### TRECHO DO DOCUMENTO
▼▼▼

Abortos seletivos alimentam disparidade de gênero na Albânia
Quando descobriu que estava grávida de outra menina, Lina, uma albanesa de 40 anos, decidiu interromper a gravidez ao ver seu marido cada vez mais violento diante da perspectiva de ter uma quarta filha em vez de um menino.
"Quando meu marido descobriu que nosso quarto filho seria uma menina, quase me matou", contou Lina, que não quis divulgar o seu verdadeiro nome.
Como ela diz, estava "disposta a arriscar (sua) vida para que esse bebê não viesse ao mundo".
O prazo legal para realizar um aborto (12 semanas) já havia passado, então ela foi a uma clínica privada onde foi submetida a um procedimento em péssimas condições sanitárias. "Há três anos sofro com lesões no aparelho genital, que também causam problemas psicológicos", diz aos prantos.
Como milhares de mulheres na Albânia, sua vida teria sido mais fácil se estivesse grávida de um menino.
Segundo a representante do Fundo de População da ONU (UNFPA na sigla em inglês) neste país, Manuela Bello, 21.000 meninas estão "desaparecidas" na Albânia "nos últimos dez anos".
"Quando os pais descobrem que o feto é uma menina, decidem, por diversos motivos, abortar", explica. E isto acontece ainda mais quando as famílias já têm uma filha: 25% delas optam pelo aborto em vez de ter uma segunda menina, de acordo com cálculos de especialistas da ONU na capital Tirana.
Entre 2000 e 2020, a Albânia foi o quarto país do mundo com a maior disparidade entre nascimentos: em média, nasceram 111 meninos para cada 100 meninas, segundo dados das Nações Unidas.
Após uma série de campanhas de conscientização, os números diminuíram e em 2022 foram registrados 107 meninos a cada 100 meninas, de acordo com o relatório "Homens e Mulheres 2023" do Instituto Albanês de Estatística.
Ainda assim, são marcas "superiores à média biológica, que vica em torno de 105 nascimentos de meninos para cada 100 meninas", diz o professor de Demografia da 'London School of Economics and Political Science' Arjan Gjonça.
- "Indesejável" -
O aborto foi descriminalizado na Albânia na década de 1990. Contudo, procedimentos realizados após a 12ª semana de gestação só são permitidos em caso de má-formação do feto ou a vida da mãe esteja em risco, o que requer a aprovação de três médicos.
E, embora uma lei de 2002 determine que a seleção pré-natal é proibida, novas técnicas conseguem identificar o sexo do bebê, o que torna "cada vez mais difícil provar que a gravidez foi interrompida porque o feto era uma menina", afirma a ginecologista Rubena Mosiu.

▲▲▲

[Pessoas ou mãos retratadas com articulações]
▼▼▼

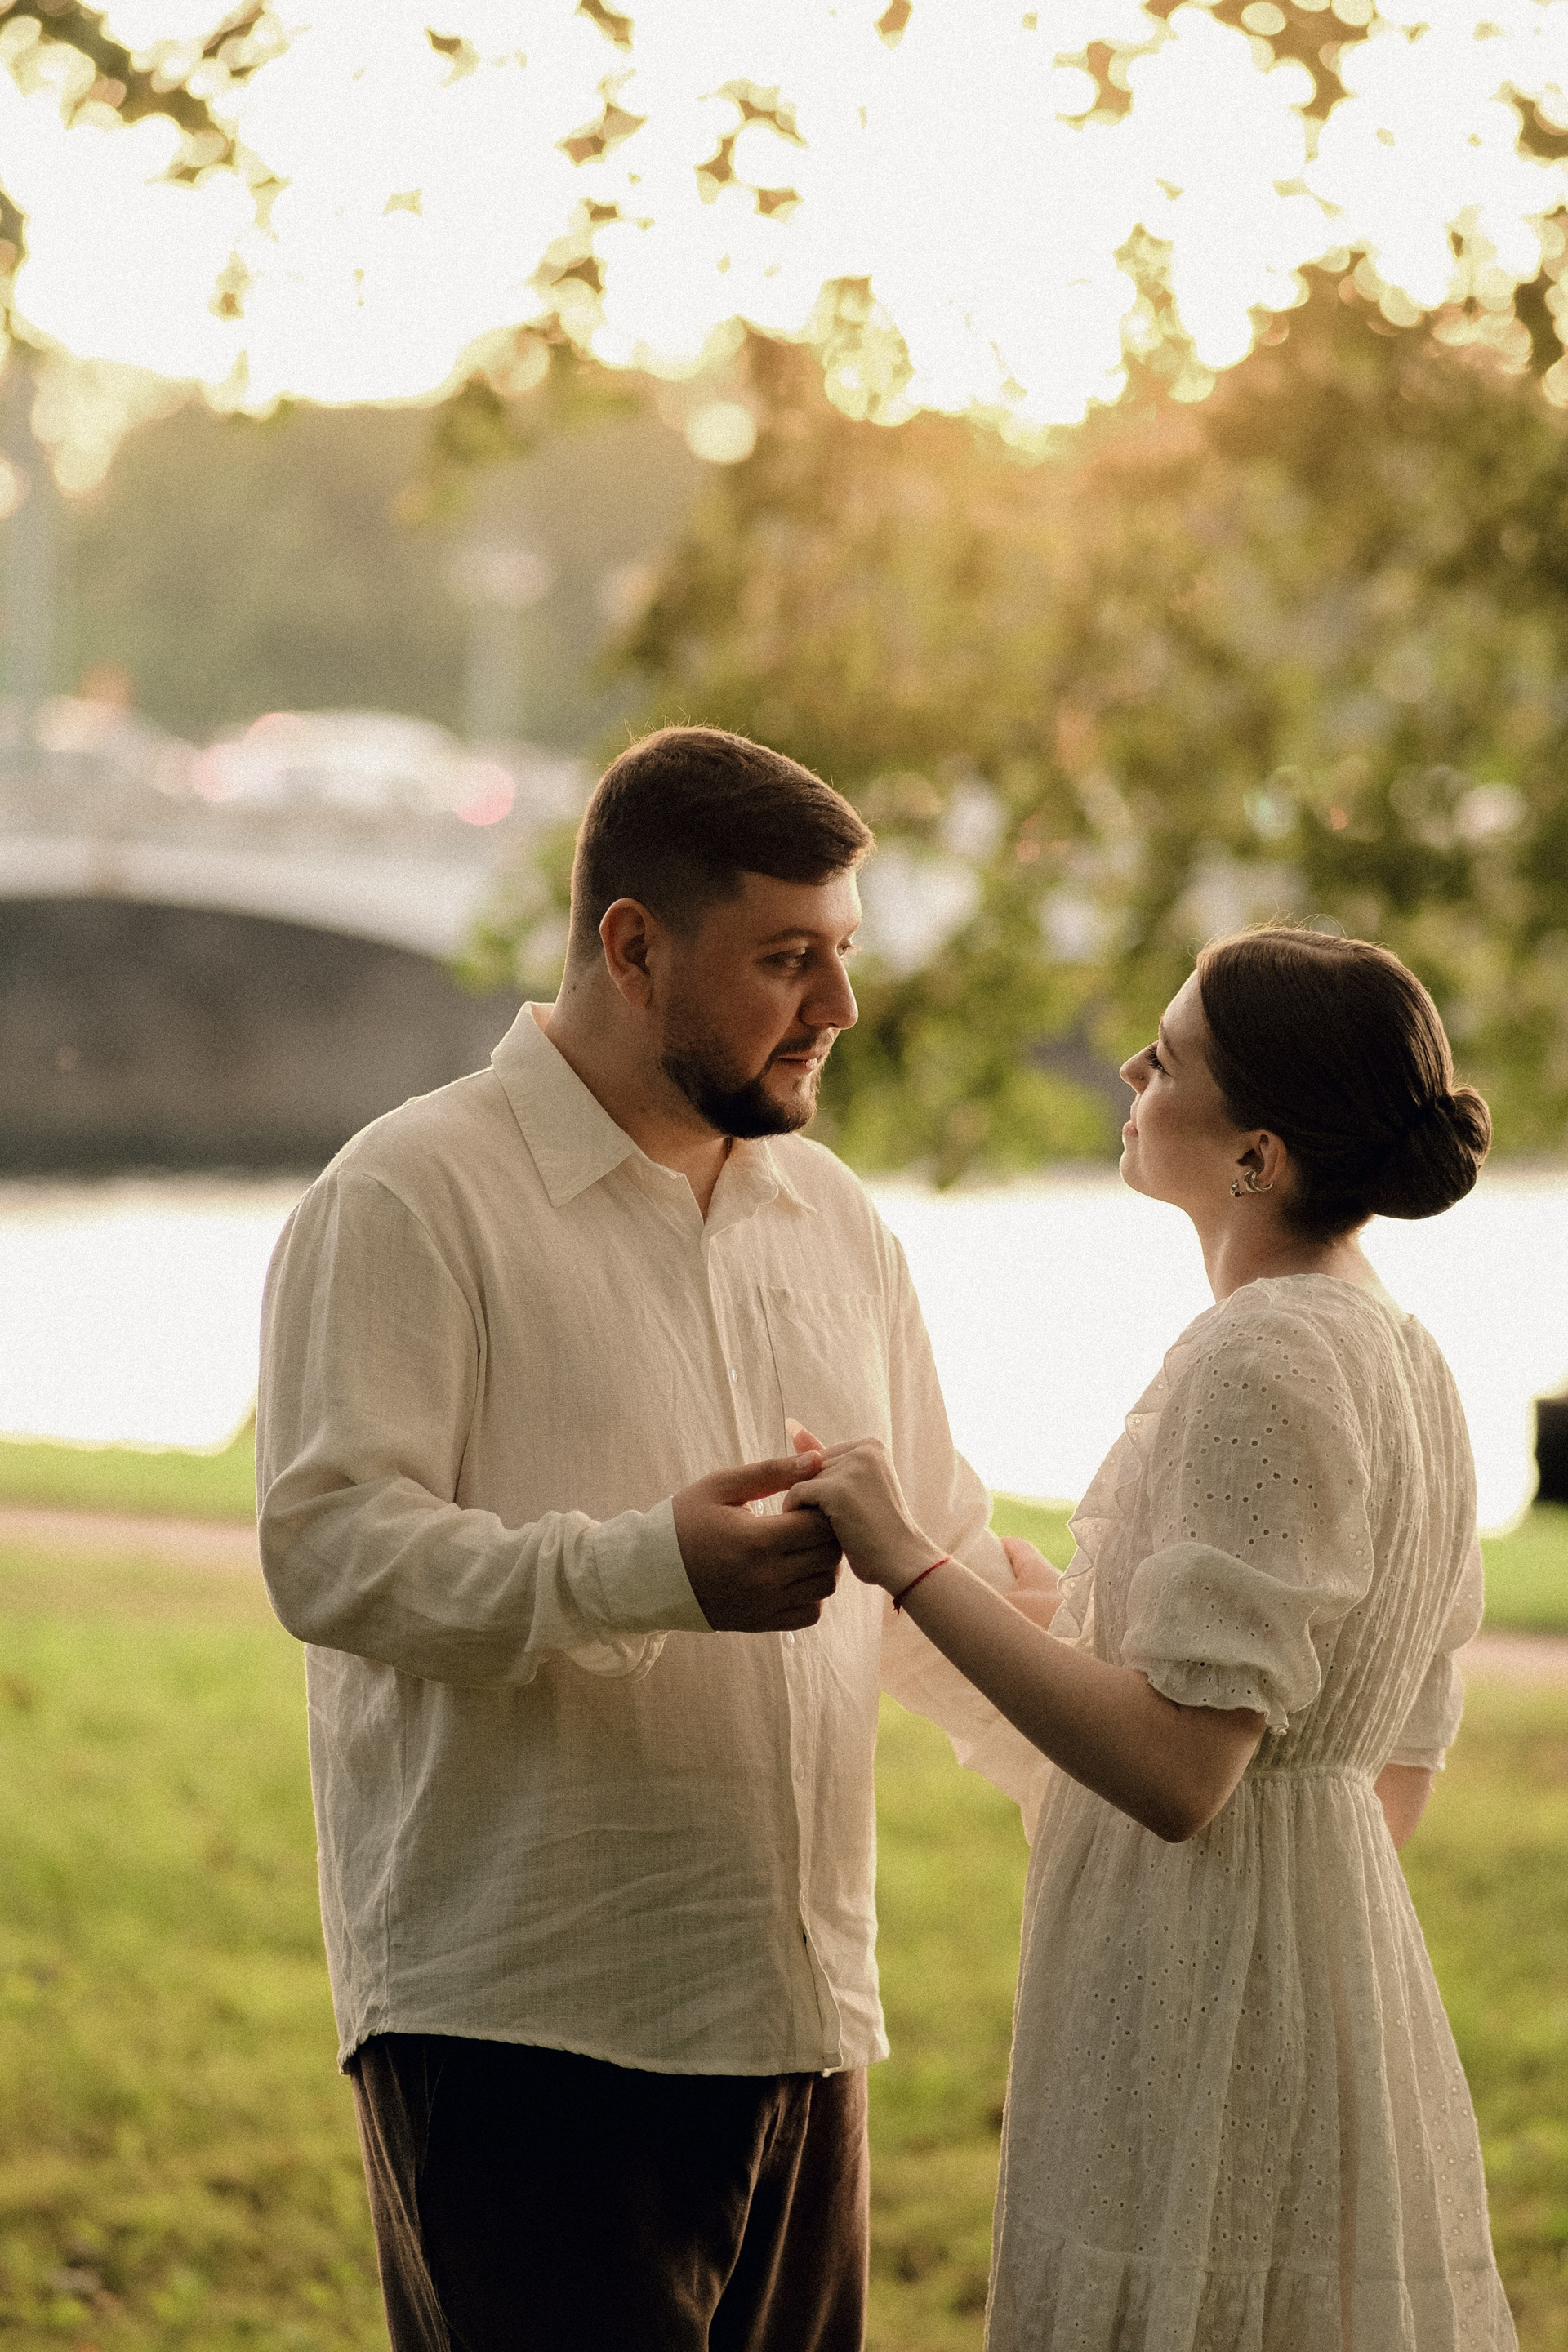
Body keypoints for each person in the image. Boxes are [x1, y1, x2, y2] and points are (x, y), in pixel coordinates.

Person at [256, 725, 1051, 2352]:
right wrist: (652, 1572)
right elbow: (331, 1551)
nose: (838, 1007)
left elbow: (936, 1568)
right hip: (526, 2029)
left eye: (842, 953)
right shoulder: (409, 1195)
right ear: (633, 948)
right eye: (786, 959)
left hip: (805, 2021)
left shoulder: (836, 1222)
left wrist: (1132, 1780)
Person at [788, 926, 1517, 2350]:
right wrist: (1067, 1625)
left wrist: (906, 1558)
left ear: (1257, 1158)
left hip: (1194, 2001)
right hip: (1331, 1982)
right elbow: (1383, 1758)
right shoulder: (1408, 1355)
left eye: (1168, 1057)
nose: (1129, 1067)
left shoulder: (1264, 1351)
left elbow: (1183, 1772)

▲▲▲

### ENUNCIADO 1
Responda às perguntas abaixo com base no texto sobre abortos seletivos na Albânia.
(a) Qual é o prazo legal para realizar um aborto mencionado no texto?
(b) Entre 2000 e 2020, quantos meninos nasceram em média na Albânia para cada 100 meninas?
(c) Em que década o aborto foi descriminalizado na Albânia?
### ENUNCIADO 2
Transcreva sem alterações o texto sobre abortos seletivos na Albânia, de "O prazo legal" até "grávida de um menino.".

### RESULTADO 1
(a) 12 semanas.
(b) 111 meninos.
(c) Na década de 1990.

### RESULTADO 2
O prazo legal para realizar um aborto (12 semanas) já havia passado, então ela foi a uma clínica privada onde foi submetida a um procedimento em péssimas condições sanitárias. "Há três anos sofro com lesões no aparelho genital, que também causam problemas psicológicos", diz aos prantos.
Como milhares de mulheres na Albânia, sua vida teria sido mais fácil se estivesse grávida de um menino.